Texto de origem:
-=-=-

Seis horas da tarde, agoniado momento de regresso a casa. Gente que nem formigueiro no centro do Rio. Pessoas apressadas na busca de transporte. São milhares que se acotovelam nos pontos de embarque. Preferência dos bondes, que circulam com lotação excessiva. A minha hora também. Esforçadamente conseguia um lugarzinho no bonde, entre mulheres. Era bom. Quando o carro ganhava velocidade, havia o balanço para a direita e para a esquerda. Dava-se a impressão de que o veículo afastaria dos trilhos. Esquerda e direita e vice-versa, os passageiros acompanhavam a movimentação, pra um lado e para o outro, e alguém podia fugir ao rolar de coxas e de braços nos braços e nas coxas da garota ou da balzaquiana ao lado da gente, e o esfrega-esfrega era chamava de bolinação, termo de náutica. Assim à bolina correspondia ao fato de o navio estar inclinado. De termo do mar, passou aos sacolejos dos bondes e ainda, na escuridade dos cinemas, aos amassamentos e beliscos nos seios. Era bom bolinar as namoradas.

-=-=-

O que se pede:
Traduza para o inglês esta frase do texto de origem: "São milhares que se acotovelam nos pontos de embarque." O material seguinte não tem relação com o texto de origem.

Listagem de dados:

-=-=-

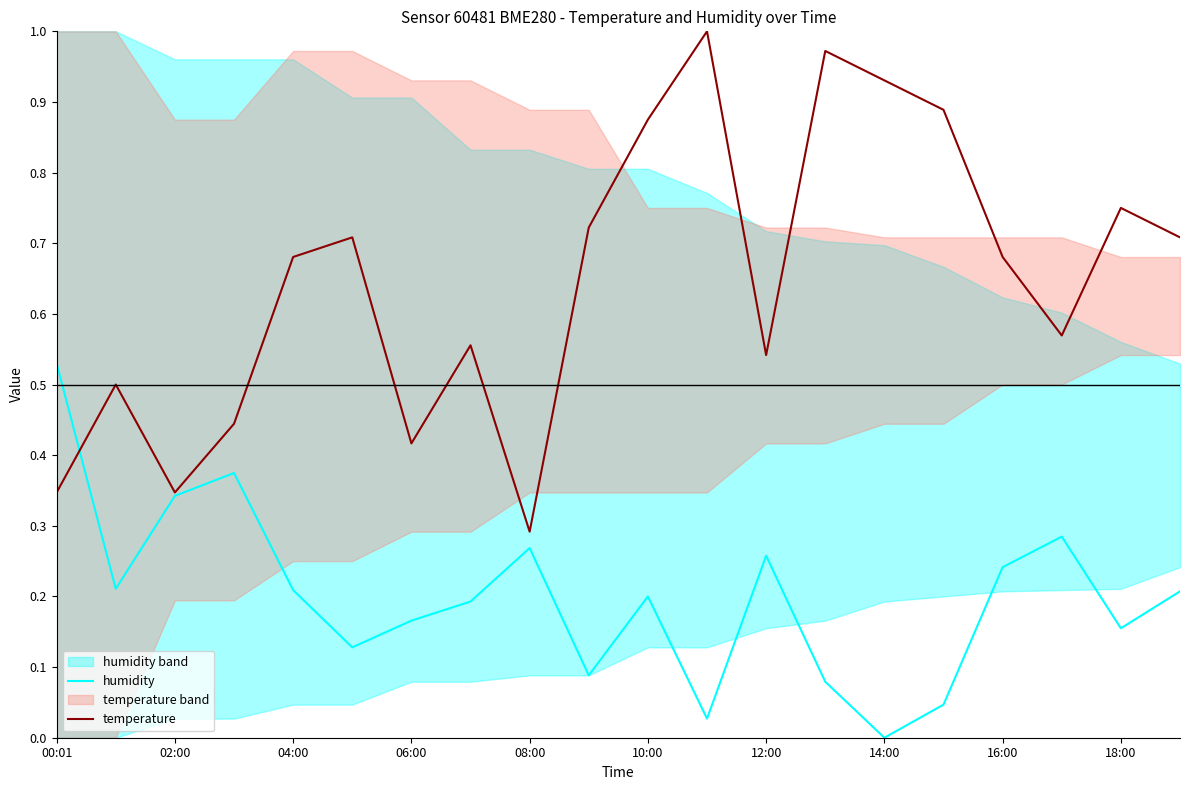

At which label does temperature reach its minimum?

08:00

-=-=-

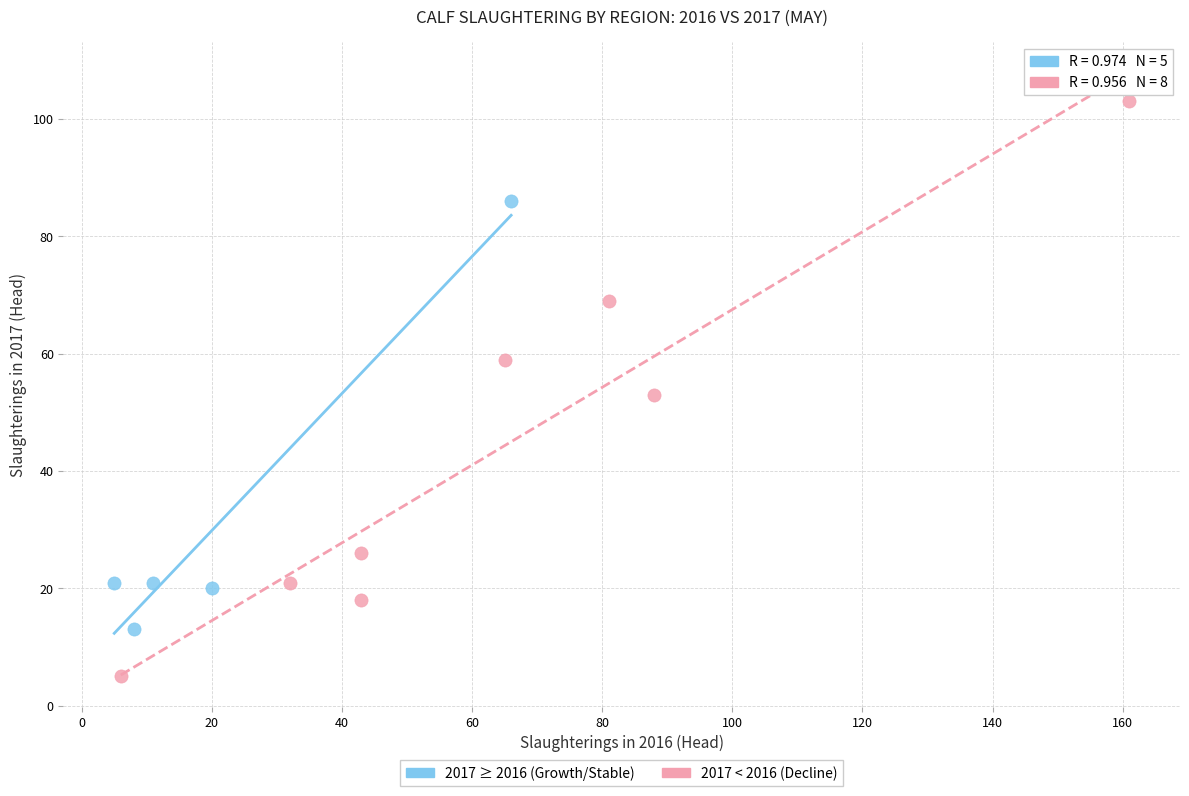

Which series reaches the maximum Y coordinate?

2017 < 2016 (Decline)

-=-=-

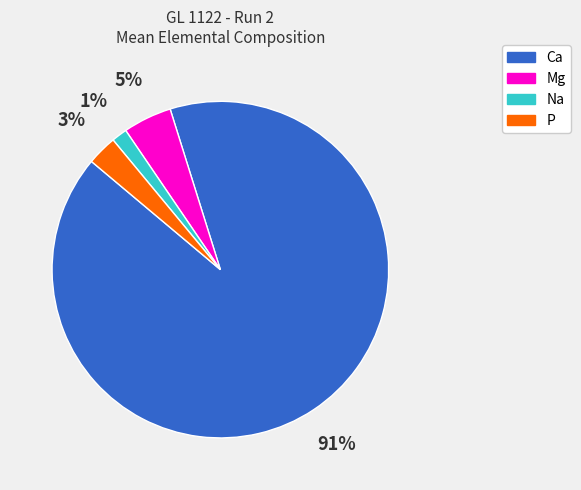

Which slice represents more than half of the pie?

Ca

-=-=-

Resposta do exercício:
There are thousands of people jostling one another at the boarding stops.